Brad Mehldau released a jazz album produced by Jon Brion entitled Largo. Toad the Wet Sprocket singer/songwriter Glen Phillips performs regularly and has recorded a live album Live at Largo at the club. Andy Prieboy developed his musical White Trash Wins Lotto at the club. The band Tenacious D largely got their start at Largo, which in turn launched the career of actor/comedian Jack Black. Dan Finnerty started The Dan Band at Largo, doing monthly shows there before his stints in Old School and Starsky & Hutch. The band Wild Colonials largely got their start at Largo with a successful Tuesday night residency that lasted nine months during 1992 and 1993. In 1993, at the height of the Los Angeles spoken word scene of that decade, Largo hosted several events featuring L.A. writers Viggo Mortensen, Scott Wannberg, Ellyn Maybe, S.A. Griffin, Tequila Mockingbird, and Linda Ravenswood. A five-track CD of Elliott Smith playing solo at Largo was released in October 2007, accompanying photographer Autumn de Wilde's book, Elliott Smith.
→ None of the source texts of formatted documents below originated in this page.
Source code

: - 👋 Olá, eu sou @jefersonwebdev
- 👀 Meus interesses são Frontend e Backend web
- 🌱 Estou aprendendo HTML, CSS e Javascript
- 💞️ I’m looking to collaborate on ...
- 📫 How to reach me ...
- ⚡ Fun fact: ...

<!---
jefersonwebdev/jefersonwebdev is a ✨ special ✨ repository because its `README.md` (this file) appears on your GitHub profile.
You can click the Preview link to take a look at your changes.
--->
In 2012, comedian Tig Notaro performed a set after just being diagnosed with cancer. She did not intend to release the audio at first, but later, the album Live was nominated for the Grammy Award for Best Comedy Album at the 56th Annual Grammy Awards.

Sarah Silverman taped her 2013 HBO stand-up special, We Are Miracles at the Largo, before an audience of 39.

In 2020, during the COVID-19 pandemic and the associated lockdown, US comedian Conan O'Brien relocated Conan, his TBS late-night talk show, to the Largo, following several months broadcasting from his home.

==Relocation==
On June 2, 2008, Flanagan closed the club and moved to the Coronet Theatre on La Cienega Boulevard, renaming it Largo at the Coronet. Jon Brion continues his monthly residency, performing on Friday, usually near the end of each month. He has also begun to incorporate video samples of musicians into his musical performances.